Я выступил в литературе в таком возрасте, когда миновала острая нужда в позе, и расчета на какое-нибудь положение в обществе у меня не было. Но другое, гораздо сильнейшее, чем самолюбие, гораздо более глубокое, органическое препятствие встречает автор, почему-либо несколько запоздавший явиться на литературный стенд. Так у девушек бывает, пройдет срок живого бездумья, отвердевший разум ясно доказывает всю невыгоду отдачи себя слепому закону размножения – в болезнях рождать детей. Удаче поздно выступающего автора мешают как будто переполняющие голову теории, па самом деле происходит совершенно то же самое, что с перестарелой девицей, он засмыслился и слушает шепот отвердевшего разума: занятие искусством слова по всей правде рискованно, страшно, невыгодно, а просто заниматься, как ремеслом, за одни деньги, неинтересно.
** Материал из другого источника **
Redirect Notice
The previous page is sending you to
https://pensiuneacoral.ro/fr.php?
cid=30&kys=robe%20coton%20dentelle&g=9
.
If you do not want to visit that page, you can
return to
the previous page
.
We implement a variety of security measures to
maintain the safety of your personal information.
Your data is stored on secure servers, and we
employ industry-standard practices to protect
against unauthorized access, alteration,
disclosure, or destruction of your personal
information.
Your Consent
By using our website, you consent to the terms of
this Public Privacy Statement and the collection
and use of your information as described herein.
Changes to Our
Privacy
Несмотря на свое запоздание, я не был по своим кровным возможностям человеком загражденным к словесному действию. Но часто эпоха берет человека и делает его как бы засмысленным. Я начал в эпоху лишних людей, чеховских героев. Отсутствие бытия, в котором бездумно, как цветок, распускается личность художника, готово было и меня обречь на бессильное раздумье о моральном согласовании с жизнью своего действия. Но, к большому моему счастью, оказалось, что я удался серым теоретиком и прошел мимо этих знамений времени. Смутную догму свою принял я за ясный метод и чужими мыслями доказывал возможность достигнуть мира разумной действительности путем совлечения иллюзий посредством мировой катастрофы. Но это был не я сам, это была тоже эпоха, создавшая таких людей в противовес чеховским моралистам. Я был революционером, и жена моя, мне казалось, должна быть революционеркой, я был химиком, и жена моя, мне казалось, должна быть химиком. На балерине я не мог бы жениться. Искусство было мне балериной. Бывали, конечно, моменты, когда потихоньку от товарищей я уходил в музей, но это было мне почти как грех. В своем кружке мы постоянно говорили, что бытие определяет сознание, но жили обратно: наше сознание идеальной и разумной действительности поглощало все наше бытие. После разгрома кружка, когда каждый в отдельности должен был ответить на свое бытие, одни покончили с собой, другие затихли в Сибири, третьи вошли в быт как лишние люди, четвертые сумели самую революцию объявить лишней мыслью своего индивидуального действия.
Я вышел из положения тем, что не революцию, а себя признал лишним и ушел не в быт с чеховскими героями, а в то бытие, где зарождается поэзия, где нет существенной разницы между человеком и зверем. Меня увели туда дремавшие во мне древние склонности следопыта-охотника. Оттуда я скоро не мог сигнализировать человеку и брать право суда над ним. Я находил там, в природе, иногда ясные ответы на свои смутные загадки, об этих находках писал, как о чудесных для самого себя открытиях, и был замечен как бесчеловечный писатель, и еще проще, как описатель или, как стали теперь говорить, очеркист.
В таком скромном положении меня всегда оставляли в стороне от большой дороги, и так я на свободе терпеливым муравьем из далекого бытия подползал к царству сознания вместе со всеми своими зверями, собаками, букашками и таракашками. Только после большой революции и особенных переживаний я потерял немного стыдливость и тоже, как настоящий писатель, попробовал написать роман «Кащеева цепь» и перешепнуться в нем с друзьями о человеке.